- _Required work_:
Leave out the pictures and output the data verbatim.
____ Record extracts
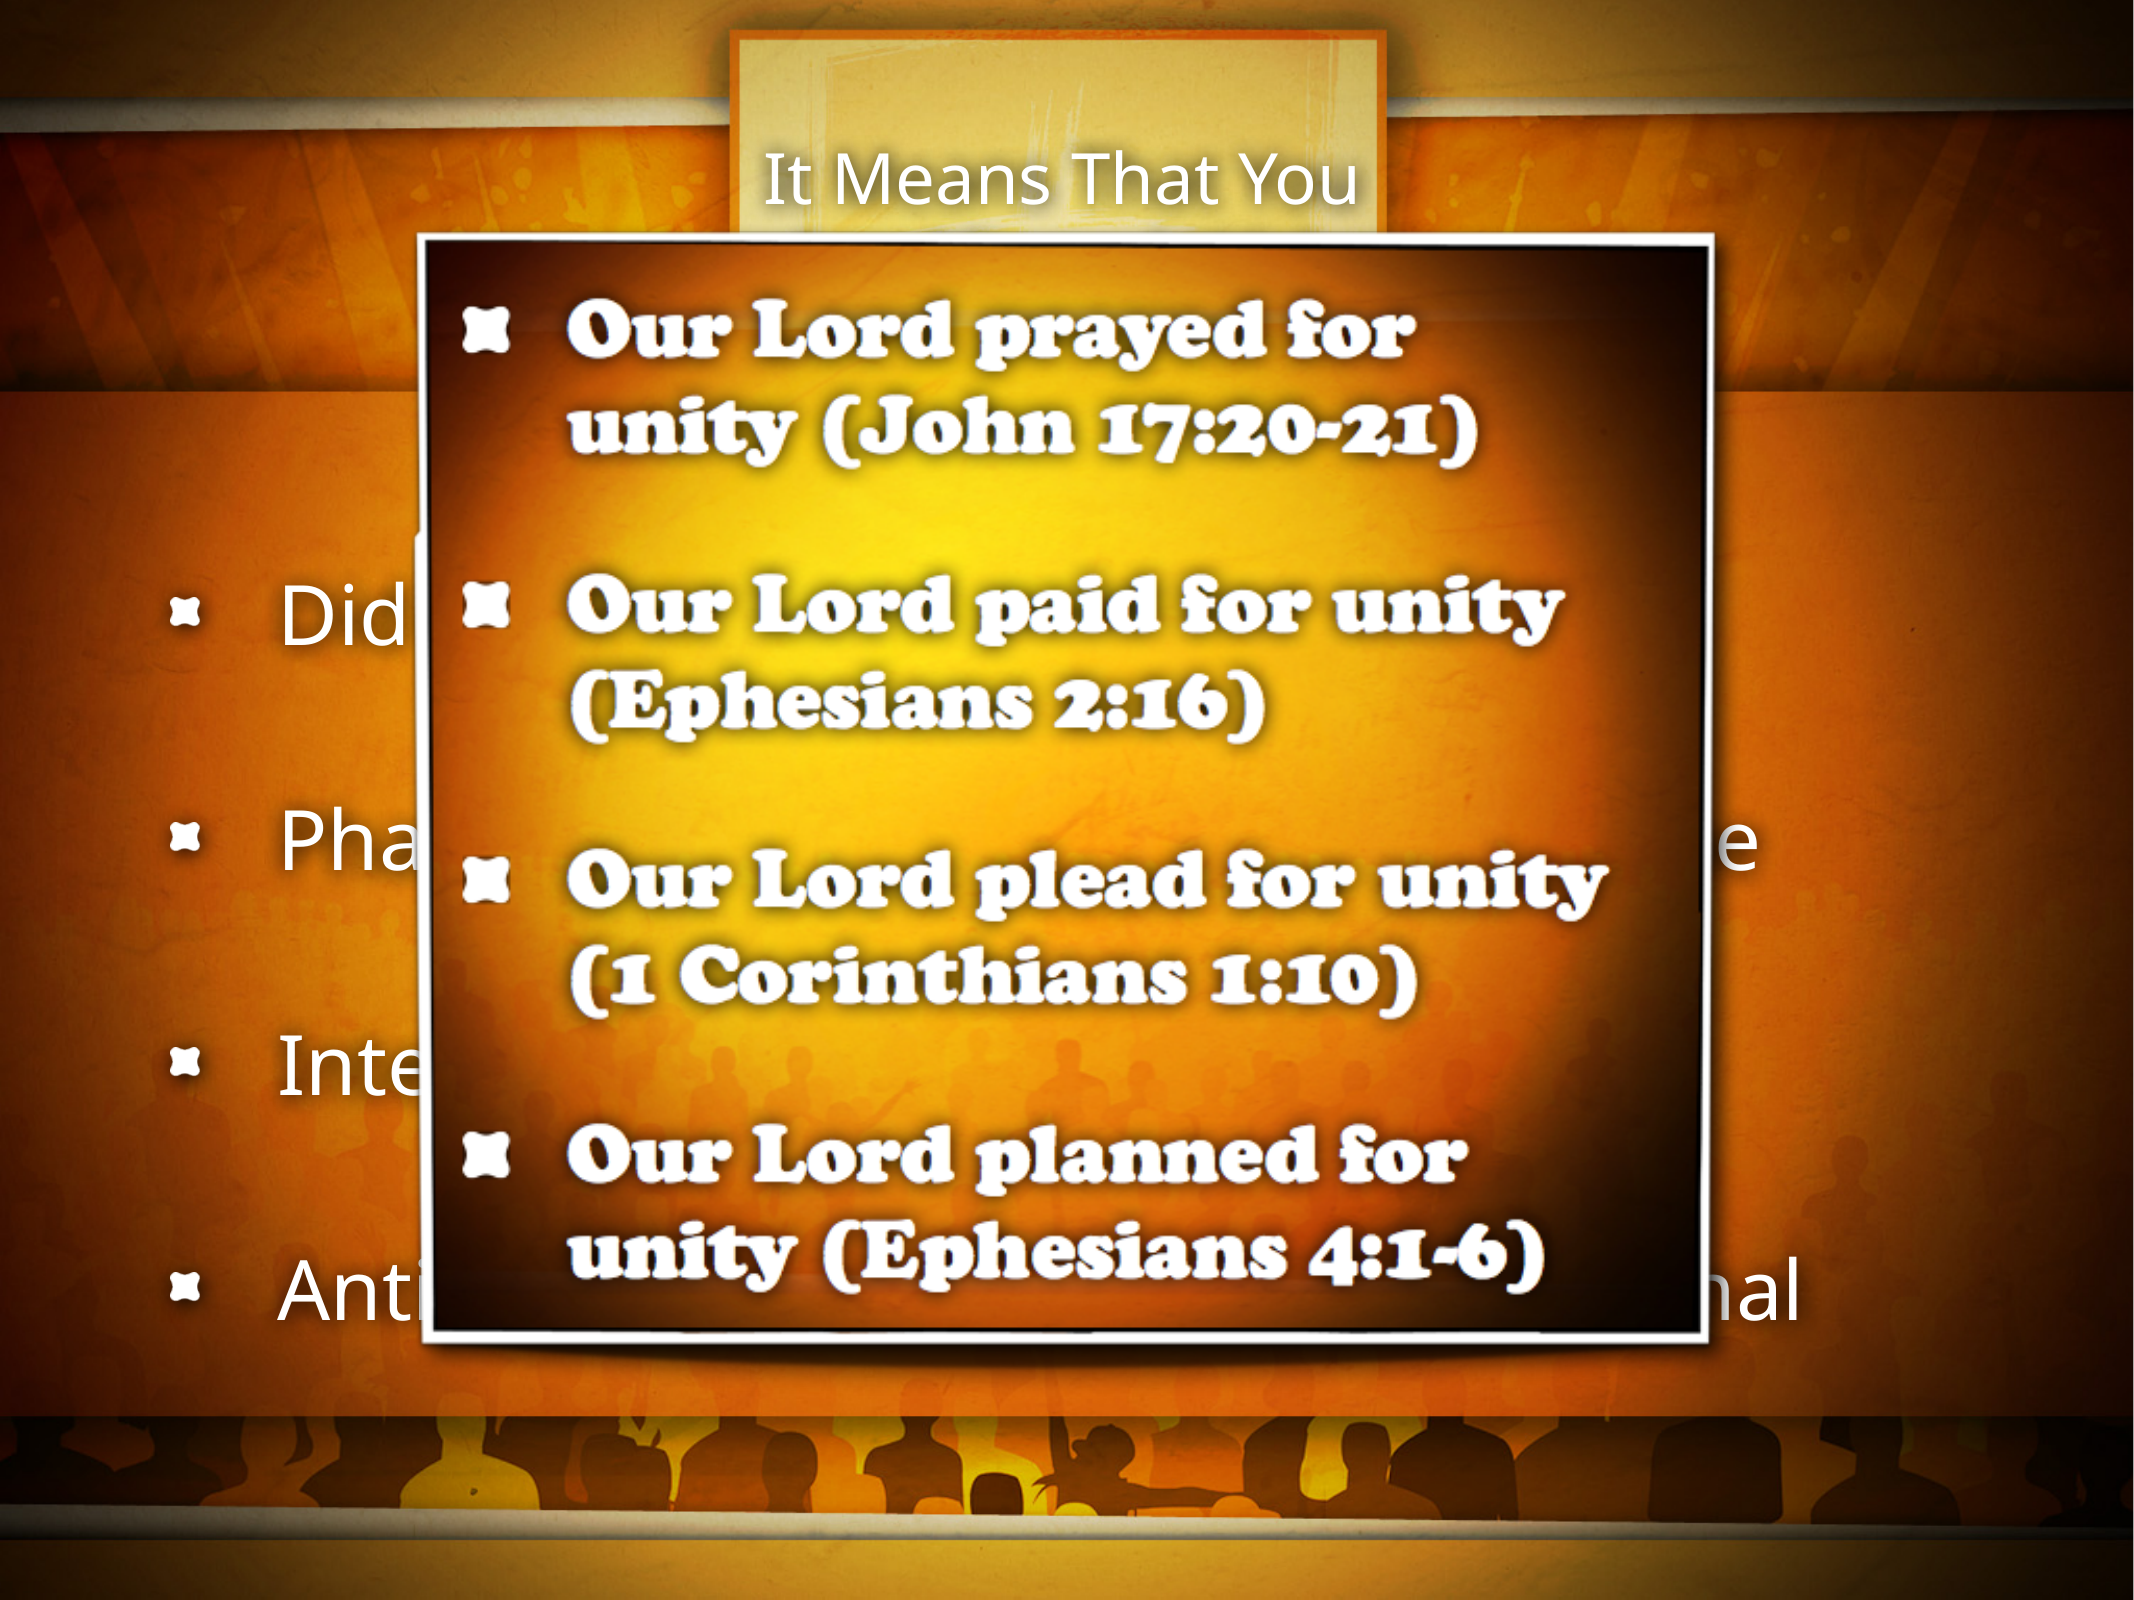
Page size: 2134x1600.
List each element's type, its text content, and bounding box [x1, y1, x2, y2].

title It Means That You Are Aligned With The Lord [747, 45, 1378, 217]
picture [0, 0, 2134, 1600]
list Did not align Himself with any party Pharisee, Sadducee, Herodian, Essene Interested in religious unity … Antidenominational/undenominational [118, 491, 2016, 1409]
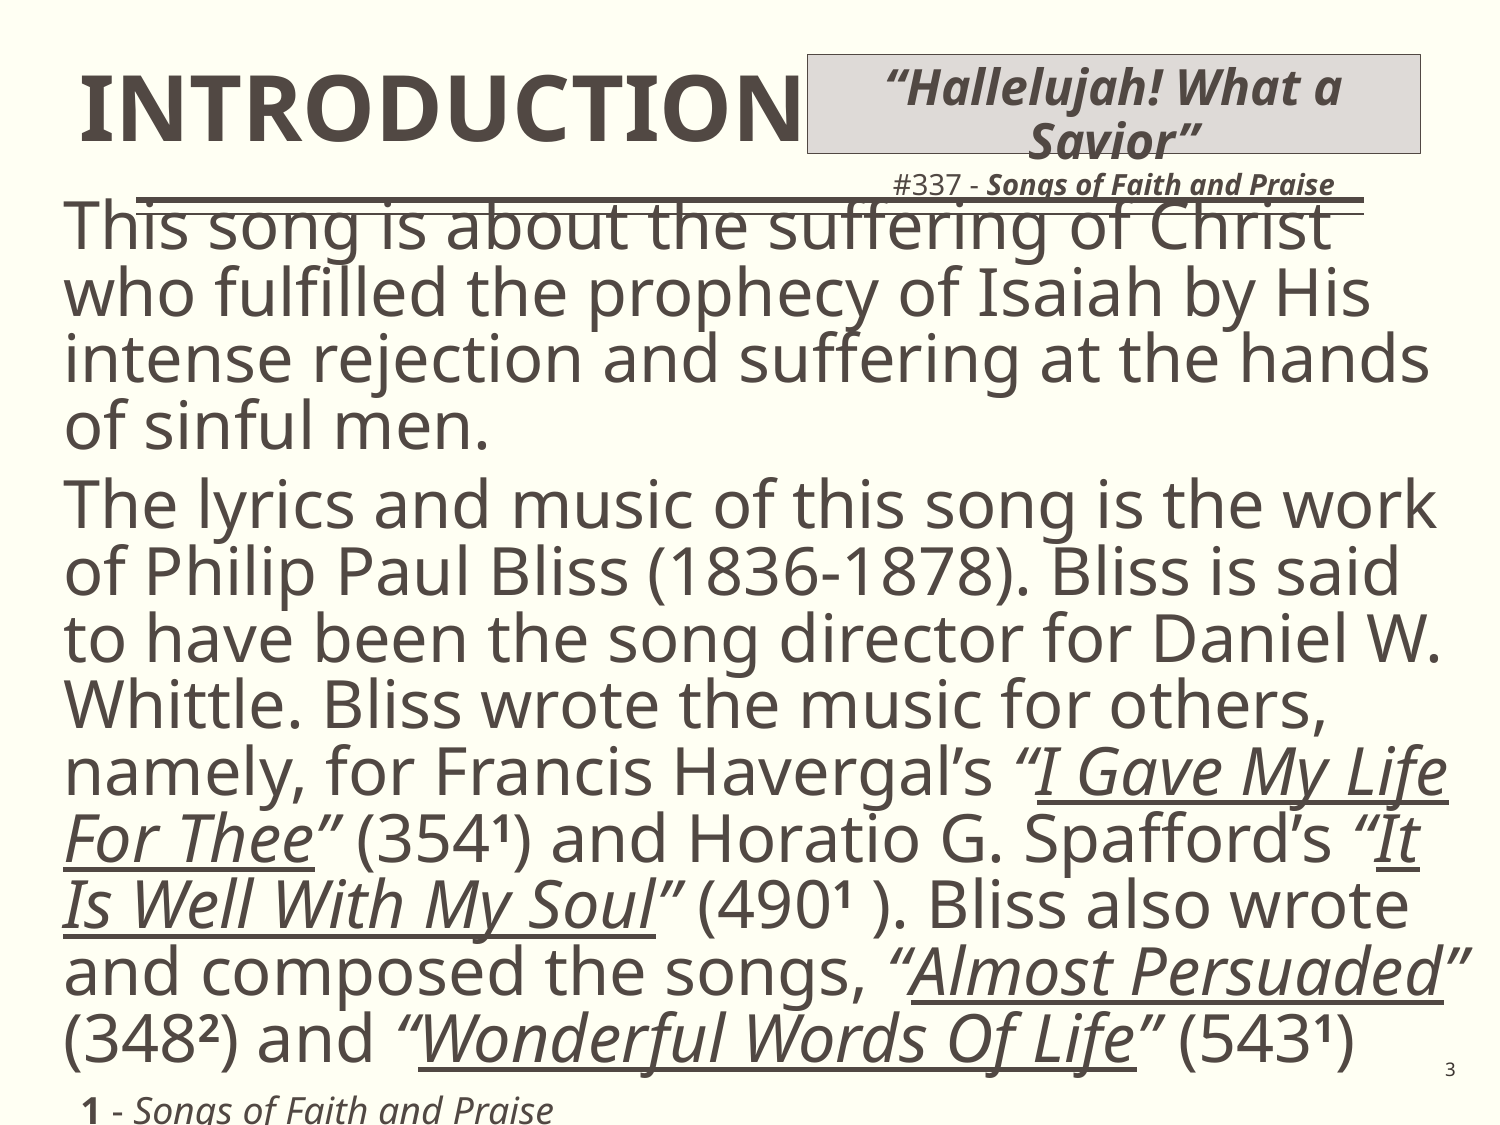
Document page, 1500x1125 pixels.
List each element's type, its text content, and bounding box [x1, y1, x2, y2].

slide_number 3 [1230, 1040, 1456, 1101]
text_box “Hallelujah! What a Savior” #337 - Songs of Faith and Praise [807, 54, 1421, 154]
list This song is about the suffering of Christ who fulfilled the prophecy of Isaiah by His intense rejection and suffering at the hands of sinful men. The lyrics and music of this song is the work of Philip Paul Bliss (1836-1878). Bliss is said to have been the song director for Daniel W. Whittle. Bliss wrote the music for others, namely, for Francis Havergal’s “I Gave My Life For Thee” (3541) and Horatio G. Spafford’s “It Is Well With My Soul” (4901 ). Bliss also wrote and composed the songs, “Almost Persuaded” (3482) and “Wonderful Words Of Life” (5431) 1 - Songs of Faith and Praise 2 - Hymns for Worship, Revised [63, 188, 1471, 1125]
title INTRODUCTION [79, 54, 1268, 173]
________
- _Answer to this problem_:
Page size: 2134x1600.
List each element's type, its text content, and bounding box [x1, y1, x2, y2].

title It Means That You Are Aligned With The Lord [747, 45, 1378, 217]
picture [0, 0, 2134, 1600]
list Did not align Himself with any party Pharisee, Sadducee, Herodian, Essene Interested in religious unity … Antidenominational/undenominational [118, 491, 2016, 1409]
Document page, 1500x1125 pixels.
List each element's type, its text content, and bounding box [x1, y1, x2, y2].

slide_number 3 [1230, 1040, 1456, 1101]
text_box “Hallelujah! What a Savior” #337 - Songs of Faith and Praise [807, 54, 1421, 154]
list This song is about the suffering of Christ who fulfilled the prophecy of Isaiah by His intense rejection and suffering at the hands of sinful men. The lyrics and music of this song is the work of Philip Paul Bliss (1836-1878). Bliss is said to have been the song director for Daniel W. Whittle. Bliss wrote the music for others, namely, for Francis Havergal’s “I Gave My Life For Thee” (3541) and Horatio G. Spafford’s “It Is Well With My Soul” (4901 ). Bliss also wrote and composed the songs, “Almost Persuaded” (3482) and “Wonderful Words Of Life” (5431) 1 - Songs of Faith and Praise 2 - Hymns for Worship, Revised [63, 188, 1471, 1125]
title INTRODUCTION [79, 54, 1268, 173]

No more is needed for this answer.